Electrons do magically decide not to flow as well over some cut and spliced wire connections. Their magic decision is measurable, in the form of added Resistance.

Some people would be enraged if you cut the wires of their new Escalade just to install an aftermarket sub. Especially without consulting with them first about what the various options might be.


----------



## Dutch1 (Mar 6, 2018)

Hi DECHman, 

Which plug/wires under the cupholder did you cut? I know it's an old thread but I'm hoping you recall. I have a 2010 Esc ESV and the ANC is causing mad lowend feedback. 

Sounds great until I close the doors and activate the ANC.

Thank you in advance!


----------



## 12esv caddy (Sep 25, 2021)

Can someone PLEASE ***** a picture of what wires to cut/unplug from under the center console? I have a 12 Escalade and having the same issue with horrible feedback from the new sub when doors are closed.


----------



## SSinstaller (May 19, 2021)

12esv caddy said:


> Can someone PLEASE *** a picture of what wires to cut/unplug from under the center console? I have a 12 Escalade and having the same issue with horrible feedback from the new sub when doors are closed.


This is the Anc schematic for the 12 escalade, usually disconecting just the rpm signal wires will stop the thumping.


----------



## clange2485 (Dec 10, 2020)

I had the same issue in my sierra, this took care of it. Not sure if it’ll work for a 12.

▸ **Available data**
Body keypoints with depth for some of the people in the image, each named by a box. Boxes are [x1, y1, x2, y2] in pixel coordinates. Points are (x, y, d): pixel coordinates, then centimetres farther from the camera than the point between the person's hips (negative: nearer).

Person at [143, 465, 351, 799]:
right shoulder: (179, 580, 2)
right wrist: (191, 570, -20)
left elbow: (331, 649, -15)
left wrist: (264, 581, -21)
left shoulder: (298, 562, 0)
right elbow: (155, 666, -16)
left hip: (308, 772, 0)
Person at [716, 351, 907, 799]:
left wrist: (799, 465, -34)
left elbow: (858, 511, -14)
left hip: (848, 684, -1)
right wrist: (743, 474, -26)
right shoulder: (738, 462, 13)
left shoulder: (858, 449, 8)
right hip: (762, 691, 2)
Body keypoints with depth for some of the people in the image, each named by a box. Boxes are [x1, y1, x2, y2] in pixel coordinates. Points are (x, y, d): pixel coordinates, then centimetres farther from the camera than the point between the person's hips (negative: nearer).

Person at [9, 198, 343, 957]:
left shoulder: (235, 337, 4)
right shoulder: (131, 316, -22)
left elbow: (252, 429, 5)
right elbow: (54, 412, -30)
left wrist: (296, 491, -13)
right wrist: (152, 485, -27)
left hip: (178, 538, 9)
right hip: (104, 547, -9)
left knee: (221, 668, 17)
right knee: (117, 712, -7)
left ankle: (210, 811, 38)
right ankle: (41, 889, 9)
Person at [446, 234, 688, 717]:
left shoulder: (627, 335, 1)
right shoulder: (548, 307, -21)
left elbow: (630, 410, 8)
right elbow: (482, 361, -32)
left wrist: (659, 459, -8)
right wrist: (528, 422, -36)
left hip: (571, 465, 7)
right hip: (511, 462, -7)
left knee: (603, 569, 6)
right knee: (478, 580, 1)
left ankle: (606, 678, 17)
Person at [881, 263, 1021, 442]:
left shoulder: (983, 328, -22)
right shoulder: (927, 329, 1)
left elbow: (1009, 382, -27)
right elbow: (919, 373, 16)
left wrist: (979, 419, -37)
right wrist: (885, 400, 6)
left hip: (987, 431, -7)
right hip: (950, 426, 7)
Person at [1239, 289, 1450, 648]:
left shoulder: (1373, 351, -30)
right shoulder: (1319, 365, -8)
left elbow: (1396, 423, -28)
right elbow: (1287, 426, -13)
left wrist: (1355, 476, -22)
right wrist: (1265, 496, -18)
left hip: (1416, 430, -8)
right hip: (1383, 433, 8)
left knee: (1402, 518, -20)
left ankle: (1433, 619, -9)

▸ **Instructions to follow**
Write the next part of the forum thread about Escalade noise cancellation causing subwoofer feedback, picking up after its last post.

▸ **Response for this exercise**
Factory Bose ANC Bypass for 2013-2023 GM/GMC/Cadillac


Installing a subwoofer/s into your vehicle that has a Bose AMP or a Factory AMP will be a challenge with the Active Noise Cancelation the vehicle has built it. The ANC module in these vehicles not only controls the ANC microphones but they also carry data, leaving it unplugged can cause issues...




lljcustoms.com


----------



## abizzle (Jul 13, 2021)

Have y’all looked into any of the Axxess AXDSP-X or AXDSP-L solutions? I have an Axxess AXDSPX-MST1 interface for sale in the classifieds and it works for 2015-2018 Escalades with Bose. What RPO codes do you have? This interface connects to the GM MOST bus and allows you to tune out all of the factory sound processing.

If my kit won’t work for you Axxess has a couple of other GM interfaces that work the same way.


----------



## StarBoyWave (Dec 30, 2021)

Thank you for this! It’s been driving me absolutely insane. I was beginning to think it was just my imagination


----------



## abizzle (Jul 13, 2021)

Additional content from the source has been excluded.